## [PROBLEM STATEMENT]
Quote in full, word for word, the article about the Texas rancher killed by a suspected cartel explosive device.

## [EXTRACTED TEXT]
[Start of Attachment]

Texas rancher killed by suspected Mexican drug cartel IED


US officials have urged those in the agriculture industry near the southern border to be cautious after a Texas rancher checking on a property on the Mexico side was killed when he drove over a suspected drug cartel improvised explosive device.

“This shocking act of violence highlights the growing threat posed by cartel activity along our southern border,” Texas Agriculture Commissioner Sid Miller said in a statement on Tuesday.

“I urge all Texas farmers, ranchers, and agricultural workers who travel to Mexico or operate near the border to exercise extreme caution.”

Rancher Antonio Céspedes Saldierna, 74, was visiting his ranch in the Mexican state of Tamaulipas, near Brownsville, Texas, when he hit the device in his truck, killing him and a companion, Horacio Lopez Peña, and injuring a third person in the vehicle, Lopez’s wife Ninfa Griselda Ortega.

“I’m sad, I’m confused, I’m in shock,” the rancher’s son Ramiro Céspedes told KRGV this month.

Céspedes, an Army veteran, said the explosion looked like something out of his missions in Iraq and Afghanistan.

Mexican and U.S. officials have warned of cartel violence in state of Tamaulipas in recent weeks
Mexican and U.S. officials have warned of cartel violence in state of Tamaulipas in recent weeks (Screengrab of KRGV newscast)

“I consider this a terrorist attack because if I went to war to fight terrorists, and I’m seeing the same thing here to me – my personal opinion – it is a terrorist attack,” he added.

Last month, the state of Tamaulipas warned of explosives left behind in cartel turf wars.

“Armed confrontations between organized crime groups have left explosive substances and materials on agricultural roads, holes and fields that represent a latent risk to the people,” it wrote in Spanish on a government Facebook page.

The U.S. Consulate in Mexico reportedly issued a “Do Not Travel” advisory for the state in January in response to cartel violence, which specifically cited leftover explosives and urged travelers to avoid dirt roads and remote areas.

The Trump administration has been pushing to take a more military-style approach to cracking down on Mexican drug cartels, designating six major outfits as foreign terror groups.

It has also surged troops to the border and declared a national immigration emergency.

[End of Attachment]

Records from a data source

[Start of Attachment]

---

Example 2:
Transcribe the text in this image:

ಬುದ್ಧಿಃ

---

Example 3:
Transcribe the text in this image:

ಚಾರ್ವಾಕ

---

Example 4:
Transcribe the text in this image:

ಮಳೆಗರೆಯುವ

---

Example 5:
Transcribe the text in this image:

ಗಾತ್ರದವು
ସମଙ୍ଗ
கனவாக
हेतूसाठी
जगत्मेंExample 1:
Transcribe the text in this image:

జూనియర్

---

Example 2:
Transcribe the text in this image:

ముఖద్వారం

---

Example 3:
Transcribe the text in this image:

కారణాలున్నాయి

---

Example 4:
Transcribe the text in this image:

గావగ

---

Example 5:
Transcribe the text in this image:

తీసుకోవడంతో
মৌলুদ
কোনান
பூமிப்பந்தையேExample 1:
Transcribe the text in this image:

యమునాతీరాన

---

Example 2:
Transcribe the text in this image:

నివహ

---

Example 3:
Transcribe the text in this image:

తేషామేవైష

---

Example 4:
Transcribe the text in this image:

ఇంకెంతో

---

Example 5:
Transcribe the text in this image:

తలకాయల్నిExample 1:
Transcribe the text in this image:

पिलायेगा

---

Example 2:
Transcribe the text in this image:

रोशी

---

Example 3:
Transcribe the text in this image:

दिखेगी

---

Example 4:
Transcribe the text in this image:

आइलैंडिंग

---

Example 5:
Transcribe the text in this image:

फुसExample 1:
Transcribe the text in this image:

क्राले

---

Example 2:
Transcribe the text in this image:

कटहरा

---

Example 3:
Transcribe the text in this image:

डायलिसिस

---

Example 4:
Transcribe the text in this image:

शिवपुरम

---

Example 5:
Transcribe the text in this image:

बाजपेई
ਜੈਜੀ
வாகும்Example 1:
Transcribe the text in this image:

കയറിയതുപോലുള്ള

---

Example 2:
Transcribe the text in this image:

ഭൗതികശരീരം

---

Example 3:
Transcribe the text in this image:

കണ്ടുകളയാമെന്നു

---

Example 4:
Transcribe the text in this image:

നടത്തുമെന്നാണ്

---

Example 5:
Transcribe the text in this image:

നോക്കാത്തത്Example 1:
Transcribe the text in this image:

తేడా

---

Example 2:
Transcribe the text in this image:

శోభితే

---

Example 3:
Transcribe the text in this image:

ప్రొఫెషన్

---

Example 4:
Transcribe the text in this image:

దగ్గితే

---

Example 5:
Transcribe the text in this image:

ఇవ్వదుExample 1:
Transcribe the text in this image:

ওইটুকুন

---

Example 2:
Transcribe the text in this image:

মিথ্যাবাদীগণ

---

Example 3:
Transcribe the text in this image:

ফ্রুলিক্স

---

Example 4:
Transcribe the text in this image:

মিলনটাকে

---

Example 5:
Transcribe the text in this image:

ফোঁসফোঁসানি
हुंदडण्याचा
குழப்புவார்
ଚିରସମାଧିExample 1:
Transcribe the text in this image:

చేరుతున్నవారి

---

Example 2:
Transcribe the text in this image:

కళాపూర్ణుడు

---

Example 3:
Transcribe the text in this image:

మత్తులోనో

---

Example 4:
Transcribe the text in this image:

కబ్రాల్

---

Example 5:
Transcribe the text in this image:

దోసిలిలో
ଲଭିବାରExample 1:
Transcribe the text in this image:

[End of Attachment]

## [SOLUTION FOR THIS PROBLEM]
Texas rancher killed by suspected Mexican drug cartel IED


US officials have urged those in the agriculture industry near the southern border to be cautious after a Texas rancher checking on a property on the Mexico side was killed when he drove over a suspected drug cartel improvised explosive device.

“This shocking act of violence highlights the growing threat posed by cartel activity along our southern border,” Texas Agriculture Commissioner Sid Miller said in a statement on Tuesday.

“I urge all Texas farmers, ranchers, and agricultural workers who travel to Mexico or operate near the border to exercise extreme caution.”

Rancher Antonio Céspedes Saldierna, 74, was visiting his ranch in the Mexican state of Tamaulipas, near Brownsville, Texas, when he hit the device in his truck, killing him and a companion, Horacio Lopez Peña, and injuring a third person in the vehicle, Lopez’s wife Ninfa Griselda Ortega.

“I’m sad, I’m confused, I’m in shock,” the rancher’s son Ramiro Céspedes told KRGV this month.

Céspedes, an Army veteran, said the explosion looked like something out of his missions in Iraq and Afghanistan.

Mexican and U.S. officials have warned of cartel violence in state of Tamaulipas in recent weeks
Mexican and U.S. officials have warned of cartel violence in state of Tamaulipas in recent weeks (Screengrab of KRGV newscast)

“I consider this a terrorist attack because if I went to war to fight terrorists, and I’m seeing the same thing here to me – my personal opinion – it is a terrorist attack,” he added.

Last month, the state of Tamaulipas warned of explosives left behind in cartel turf wars.

“Armed confrontations between organized crime groups have left explosive substances and materials on agricultural roads, holes and fields that represent a latent risk to the people,” it wrote in Spanish on a government Facebook page.

The U.S. Consulate in Mexico reportedly issued a “Do Not Travel” advisory for the state in January in response to cartel violence, which specifically cited leftover explosives and urged travelers to avoid dirt roads and remote areas.

The Trump administration has been pushing to take a more military-style approach to cracking down on Mexican drug cartels, designating six major outfits as foreign terror groups.

It has also surged troops to the border and declared a national immigration emergency.